THE HON'BLE MR. JUSTICE RAGHUNATH RAY

                              C.R.R. No. 2546 of 2009
                                       With
                                CRAN 2025 of 2009

                                Dr. Subhadip Laskar,
                                         Vs
                       Dr. Sanjukta Laskar (nee Sarkar) & Anr.

For the Petitioner :       Mr. Tarun Kumar Ghosh
                           Mrs. Arundhati Banerjee


For the Opposite Party : Mr. Ranabir Ray Chowdhury
                           Mr. S. Chatterjee
                           Mr. D. Chakraborty
Heard on : 08.09.2009


Judgment on : 23.09.2009


RAGHUNATH RAY, J. :

An application praying for restoration of CRR No. 2546 of 2009 in its original file and number has been registered as CRAN 2025 of 2009. It has also been prayed inter alia therein that order dated 24.07.09 passed by S. P. Mitra J, in CRR No. 2546 of 2009 should be recalled or set aside.

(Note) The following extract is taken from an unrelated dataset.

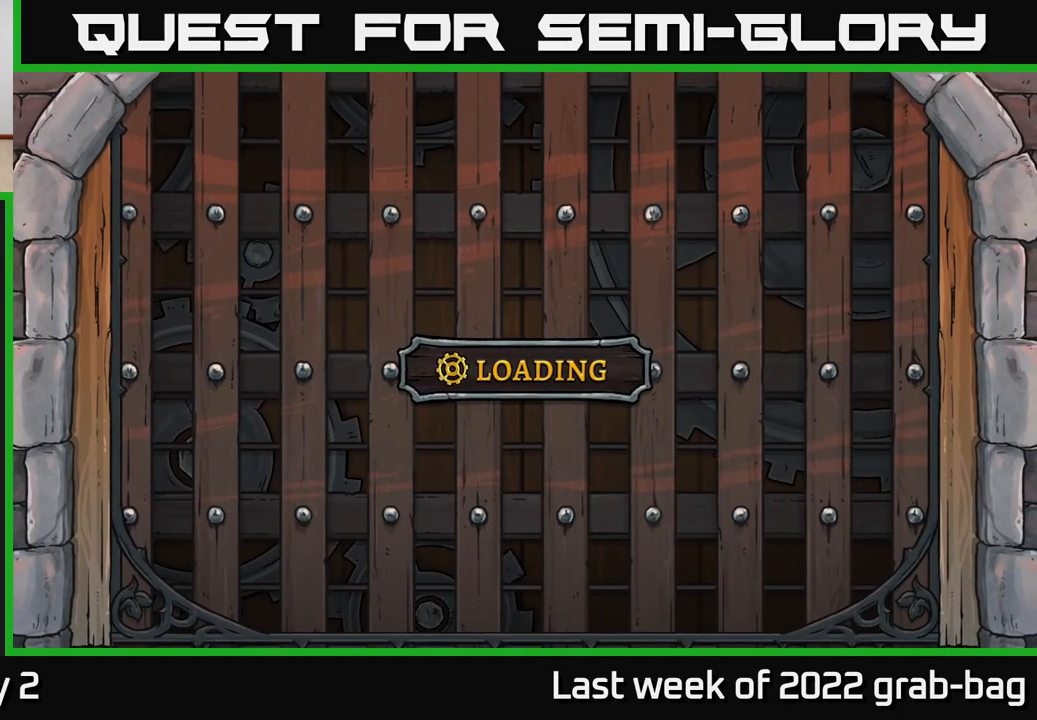
{"buttons": [], "left_stick": "center", "right_stick": "center", "events": []}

2. The main grievance of Dr. Subhadip Laskar, petitioner husband is that the revisional application filed at his instance has been dismissed ex parte without affording him a reasonable opportunity of being heard. Therefore, his modest prayer is that in the interest of justice order impugned should be recalled / set aside in order to enable him to put 1 forward his view points through his counsel for proper adjudication of the revisional application.

3. To appreciate the controversy raised in this application under section 482 Cr.P.C. against the backdrop of the gamut of the matter, the factual matrix leading to filing of such restoration petition is to be dealt with in a short campass.

4. By filing a revisional application under section 401 read with section 482 Cr.

P.C. the husband, revisionist has sought to challenge the order dated 02.06.2009 passed by the ld. ACJM Alipur, 24 Pgs. (South) in a Criminal Misc. Case No. 18 of 2009 arising out of an application under section 125 of the Cr. P.C. By the afore-mentioned order the ld. Magistrate rejected the revisionist's plea that the proceeding under section 125 Cr. P.C. instituted by his wife Dr. Sanjukta Laskar (nee Sarkar) is not maintainable since she concealed the factum of her previous marriage and also used to maintain illicit relation with several persons in her family and his further ground to challenge the maintainability of the maintenance proceeding was that his wife being a practicing Gynecologist and maintaining a number of bank accounts, fixed deposit accounts, KVP, LIC policies beside having debit cards and bank locker in her name has a substantial source of income every month. None of the ingredients of section 125 Cr. P.C. therefore, is attracted in the proceeding under section 125 Cr. P.C.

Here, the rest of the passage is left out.